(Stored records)
· · ·

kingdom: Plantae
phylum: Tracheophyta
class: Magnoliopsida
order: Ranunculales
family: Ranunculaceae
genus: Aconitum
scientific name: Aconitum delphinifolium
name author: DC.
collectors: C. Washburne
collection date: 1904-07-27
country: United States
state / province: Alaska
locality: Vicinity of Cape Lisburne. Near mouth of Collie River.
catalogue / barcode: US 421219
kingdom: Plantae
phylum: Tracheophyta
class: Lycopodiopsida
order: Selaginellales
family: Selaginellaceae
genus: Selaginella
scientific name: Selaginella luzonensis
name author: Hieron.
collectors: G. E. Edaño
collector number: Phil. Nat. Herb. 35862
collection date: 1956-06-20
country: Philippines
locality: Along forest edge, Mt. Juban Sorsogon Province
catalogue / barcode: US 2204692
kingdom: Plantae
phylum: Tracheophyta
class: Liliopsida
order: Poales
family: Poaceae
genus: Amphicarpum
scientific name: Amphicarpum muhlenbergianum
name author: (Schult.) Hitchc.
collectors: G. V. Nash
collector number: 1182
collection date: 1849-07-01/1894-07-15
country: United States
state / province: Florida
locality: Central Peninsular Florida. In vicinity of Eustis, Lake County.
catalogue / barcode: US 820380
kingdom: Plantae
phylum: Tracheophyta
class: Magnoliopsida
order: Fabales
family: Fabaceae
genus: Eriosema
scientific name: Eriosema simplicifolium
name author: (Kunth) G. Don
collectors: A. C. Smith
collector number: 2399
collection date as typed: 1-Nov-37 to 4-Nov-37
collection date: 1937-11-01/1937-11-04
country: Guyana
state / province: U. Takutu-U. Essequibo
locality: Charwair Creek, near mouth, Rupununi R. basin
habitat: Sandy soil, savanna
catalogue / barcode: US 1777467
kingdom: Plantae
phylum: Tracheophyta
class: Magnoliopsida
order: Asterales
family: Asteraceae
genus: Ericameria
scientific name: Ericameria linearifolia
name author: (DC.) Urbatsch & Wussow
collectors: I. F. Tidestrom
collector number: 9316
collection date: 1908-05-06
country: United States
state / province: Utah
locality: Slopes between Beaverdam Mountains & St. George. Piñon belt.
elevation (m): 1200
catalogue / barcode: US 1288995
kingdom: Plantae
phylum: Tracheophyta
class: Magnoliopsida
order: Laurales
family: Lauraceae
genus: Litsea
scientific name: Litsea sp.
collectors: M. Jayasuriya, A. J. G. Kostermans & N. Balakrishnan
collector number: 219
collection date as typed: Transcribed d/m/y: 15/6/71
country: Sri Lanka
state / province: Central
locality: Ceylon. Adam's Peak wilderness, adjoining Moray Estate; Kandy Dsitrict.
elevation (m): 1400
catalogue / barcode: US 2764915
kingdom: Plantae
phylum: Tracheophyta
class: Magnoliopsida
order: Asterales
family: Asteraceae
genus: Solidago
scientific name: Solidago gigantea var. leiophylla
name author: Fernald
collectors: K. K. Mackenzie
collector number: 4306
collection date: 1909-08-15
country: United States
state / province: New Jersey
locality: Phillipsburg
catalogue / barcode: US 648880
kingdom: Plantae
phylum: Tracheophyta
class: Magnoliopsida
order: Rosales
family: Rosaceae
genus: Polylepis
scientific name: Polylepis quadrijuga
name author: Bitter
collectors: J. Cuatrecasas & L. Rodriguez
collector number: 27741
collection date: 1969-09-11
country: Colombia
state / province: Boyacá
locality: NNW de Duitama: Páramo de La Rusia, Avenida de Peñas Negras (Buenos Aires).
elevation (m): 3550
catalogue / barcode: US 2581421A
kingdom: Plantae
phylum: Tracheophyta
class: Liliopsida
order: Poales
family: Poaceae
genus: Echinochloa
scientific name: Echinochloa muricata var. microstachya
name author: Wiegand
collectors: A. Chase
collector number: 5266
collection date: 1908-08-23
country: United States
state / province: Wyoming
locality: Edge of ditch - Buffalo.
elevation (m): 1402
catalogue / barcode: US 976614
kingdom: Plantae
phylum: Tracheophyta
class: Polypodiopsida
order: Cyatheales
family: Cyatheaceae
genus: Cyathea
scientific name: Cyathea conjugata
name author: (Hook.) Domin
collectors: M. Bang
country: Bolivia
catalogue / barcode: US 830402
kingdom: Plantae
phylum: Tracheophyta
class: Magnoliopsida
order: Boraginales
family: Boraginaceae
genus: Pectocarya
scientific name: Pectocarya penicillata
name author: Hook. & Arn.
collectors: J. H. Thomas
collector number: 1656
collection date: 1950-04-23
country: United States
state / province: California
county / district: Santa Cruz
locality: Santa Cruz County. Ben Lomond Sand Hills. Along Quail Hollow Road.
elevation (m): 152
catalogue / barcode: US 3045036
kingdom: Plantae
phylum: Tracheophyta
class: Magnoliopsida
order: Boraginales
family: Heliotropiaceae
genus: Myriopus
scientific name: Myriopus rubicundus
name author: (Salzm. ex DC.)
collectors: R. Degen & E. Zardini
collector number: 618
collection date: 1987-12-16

· · ·

Work to complete:
Can you write out all the records again, substituting "collected by" for every "collectors" and leaving everything else as it is?

Exercise answer:
kingdom: Plantae
phylum: Tracheophyta
class: Magnoliopsida
order: Ranunculales
family: Ranunculaceae
genus: Aconitum
scientific name: Aconitum delphinifolium
name author: DC.
collected by: C. Washburne
collection date: 1904-07-27
country: United States
state / province: Alaska
locality: Vicinity of Cape Lisburne. Near mouth of Collie River.
catalogue / barcode: US 421219
kingdom: Plantae
phylum: Tracheophyta
class: Lycopodiopsida
order: Selaginellales
family: Selaginellaceae
genus: Selaginella
scientific name: Selaginella luzonensis
name author: Hieron.
collected by: G. E. Edaño
collector number: Phil. Nat. Herb. 35862
collection date: 1956-06-20
country: Philippines
locality: Along forest edge, Mt. Juban Sorsogon Province
catalogue / barcode: US 2204692
kingdom: Plantae
phylum: Tracheophyta
class: Liliopsida
order: Poales
family: Poaceae
genus: Amphicarpum
scientific name: Amphicarpum muhlenbergianum
name author: (Schult.) Hitchc.
collected by: G. V. Nash
collector number: 1182
collection date: 1849-07-01/1894-07-15
country: United States
state / province: Florida
locality: Central Peninsular Florida. In vicinity of Eustis, Lake County.
catalogue / barcode: US 820380
kingdom: Plantae
phylum: Tracheophyta
class: Magnoliopsida
order: Fabales
family: Fabaceae
genus: Eriosema
scientific name: Eriosema simplicifolium
name author: (Kunth) G. Don
collected by: A. C. Smith
collector number: 2399
collection date as typed: 1-Nov-37 to 4-Nov-37
collection date: 1937-11-01/1937-11-04
country: Guyana
state / province: U. Takutu-U. Essequibo
locality: Charwair Creek, near mouth, Rupununi R. basin
habitat: Sandy soil, savanna
catalogue / barcode: US 1777467
kingdom: Plantae
phylum: Tracheophyta
class: Magnoliopsida
order: Asterales
family: Asteraceae
genus: Ericameria
scientific name: Ericameria linearifolia
name author: (DC.) Urbatsch & Wussow
collected by: I. F. Tidestrom
collector number: 9316
collection date: 1908-05-06
country: United States
state / province: Utah
locality: Slopes between Beaverdam Mountains & St. George. Piñon belt.
elevation (m): 1200
catalogue / barcode: US 1288995
kingdom: Plantae
phylum: Tracheophyta
class: Magnoliopsida
order: Laurales
family: Lauraceae
genus: Litsea
scientific name: Litsea sp.
collected by: M. Jayasuriya, A. J. G. Kostermans & N. Balakrishnan
collector number: 219
collection date as typed: Transcribed d/m/y: 15/6/71
country: Sri Lanka
state / province: Central
locality: Ceylon. Adam's Peak wilderness, adjoining Moray Estate; Kandy Dsitrict.
elevation (m): 1400
catalogue / barcode: US 2764915
kingdom: Plantae
phylum: Tracheophyta
class: Magnoliopsida
order: Asterales
family: Asteraceae
genus: Solidago
scientific name: Solidago gigantea var. leiophylla
name author: Fernald
collected by: K. K. Mackenzie
collector number: 4306
collection date: 1909-08-15
country: United States
state / province: New Jersey
locality: Phillipsburg
catalogue / barcode: US 648880
kingdom: Plantae
phylum: Tracheophyta
class: Magnoliopsida
order: Rosales
family: Rosaceae
genus: Polylepis
scientific name: Polylepis quadrijuga
name author: Bitter
collected by: J. Cuatrecasas & L. Rodriguez
collector number: 27741
collection date: 1969-09-11
country: Colombia
state / province: Boyacá
locality: NNW de Duitama: Páramo de La Rusia, Avenida de Peñas Negras (Buenos Aires).
elevation (m): 3550
catalogue / barcode: US 2581421A
kingdom: Plantae
phylum: Tracheophyta
class: Liliopsida
order: Poales
family: Poaceae
genus: Echinochloa
scientific name: Echinochloa muricata var. microstachya
name author: Wiegand
collected by: A. Chase
collector number: 5266
collection date: 1908-08-23
country: United States
state / province: Wyoming
locality: Edge of ditch - Buffalo.
elevation (m): 1402
catalogue / barcode: US 976614
kingdom: Plantae
phylum: Tracheophyta
class: Polypodiopsida
order: Cyatheales
family: Cyatheaceae
genus: Cyathea
scientific name: Cyathea conjugata
name author: (Hook.) Domin
collected by: M. Bang
country: Bolivia
catalogue / barcode: US 830402
kingdom: Plantae
phylum: Tracheophyta
class: Magnoliopsida
order: Boraginales
family: Boraginaceae
genus: Pectocarya
scientific name: Pectocarya penicillata
name author: Hook. & Arn.
collected by: J. H. Thomas
collector number: 1656
collection date: 1950-04-23
country: United States
state / province: California
county / district: Santa Cruz
locality: Santa Cruz County. Ben Lomond Sand Hills. Along Quail Hollow Road.
elevation (m): 152
catalogue / barcode: US 3045036
kingdom: Plantae
phylum: Tracheophyta
class: Magnoliopsida
order: Boraginales
family: Heliotropiaceae
genus: Myriopus
scientific name: Myriopus rubicundus
name author: (Salzm. ex DC.)
collected by: R. Degen & E. Zardini
collector number: 618
collection date: 1987-12-16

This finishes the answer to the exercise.